To find C'(x), we must apply the power rule to each term of the cost function. The power rule gives us $d/dx[x^n$] = nx^(n-1). For C(x) = $12x^2$ - $4x^6$ + $x^3$, we get: $12x^2$ becomes $2·12x^1$ = 24x, $-4x^6$ becomes $6·(-4)x^5$ = $-24x^5$, and $x^3$ becomes $3·x^2$ = $3x^2$. Choice B (24x - $4x^5$ + $3x^2$) incorrectly differentiates $-4x^6$ as $-4x^5$, failing to multiply by the exponent 6. The systematic approach is to identify each term's coefficient and exponent, multiply them together, then reduce the exponent by 1.

Finding C'(n) requires applying the power rule to each term of the cost function. The power rule states that $d/dx[x^n$] = nx^(n-1). For C(n) = $9n^3$ + $2n^2$ - n + 6, we differentiate term by term: $9n^3$ becomes $9·3n^2$ = $27n^2$, $2n^2$ becomes $2·2n^1$ = 4n, -n becomes $-1·1n^0$ = -1, and the constant 6 becomes 0. Therefore, C'(n) = $27n^2$ + 4n - 1. Choice C shows the error of forgetting to multiply by the original exponent, giving $9n^2$ instead of $27n^2$. When using the power rule, always remember to multiply the coefficient by the exponent before reducing the exponent.

This problem requires applying the power rule to find the derivative of a polynomial function.
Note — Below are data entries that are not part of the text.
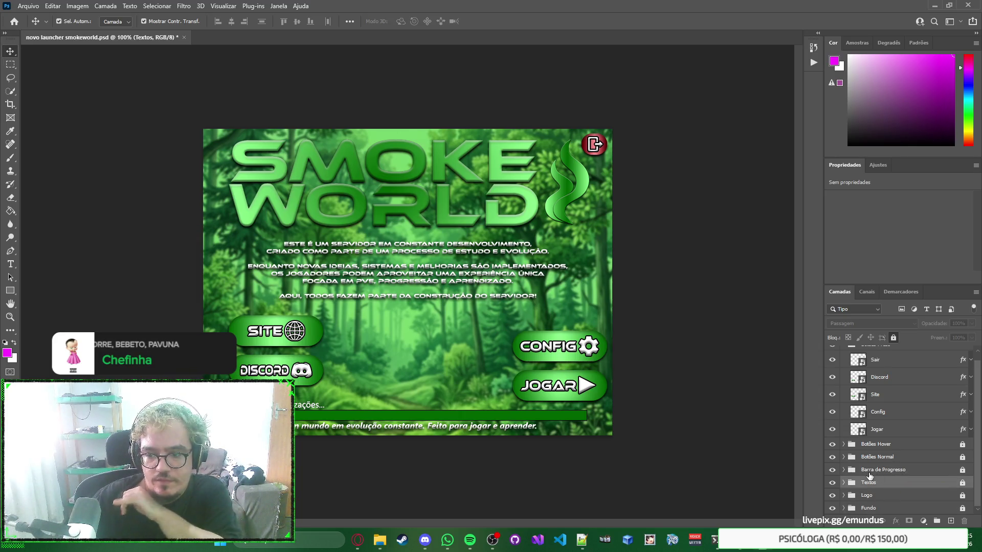
Step: Expand and unlock Barra de Progresso and read BarraDeProgresso_Frente at 700×20 px, X 50, Y 550
{"action": "left_click", "coordinate": [869, 471]}
{"action": "left_click", "coordinate": [844, 470]}
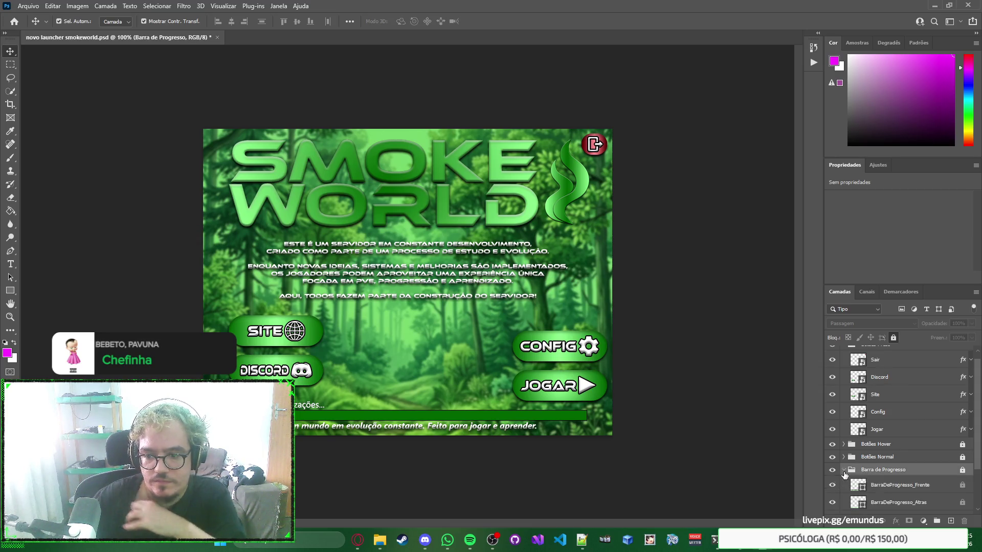
{"action": "left_click", "coordinate": [872, 484]}
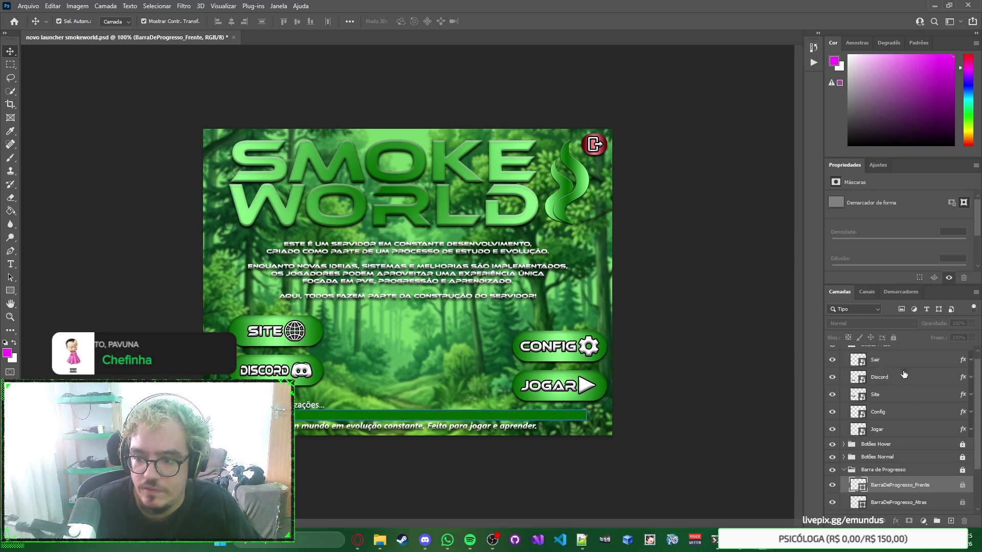
{"action": "scroll", "coordinate": [900, 481], "scroll_direction": "down", "scroll_amount": 2}
{"action": "left_click", "coordinate": [920, 466]}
The power rule states that if f(x) = $x^n$, then f'(x) = nx^(n-1). For h(t) = $5t^4$ - $2t^3$ + t, we apply the power rule to each term: the derivative of $5t^4$ is $5·4t^3$ = $20t^3$, the derivative of $-2t^3$ is $-2·3t^2$ = $-6t^2$, and the derivative of t (which is $t^1$) is $1·t^0$ = 1. Therefore, h'(t) = $20t^3$ - $6t^2$ + 1. A common error would be to forget to multiply by the original coefficient, giving $4t^3$ - $3t^2$ + 1 instead. When differentiating polynomials, always remember to multiply the power by the coefficient before reducing the exponent by one.

This problem requires applying the power rule to find the derivative of the polynomial f(x). According to the power rule, the derivative of c $x^n$ is c n $x^{n-1}$, applied term by term. For $10x^5$, it becomes $50x^4$; for $-3x^4$, it is $-12x^3$; and -2x differentiates to -2. Thus, f'(x) = $50x^4$ - $12x^3$ - 2. A tempting distractor is choice D, which wrongly changes -2 to -2x. When differentiating polynomials, apply the power rule independently to each term and combine the results, remembering constants become zero.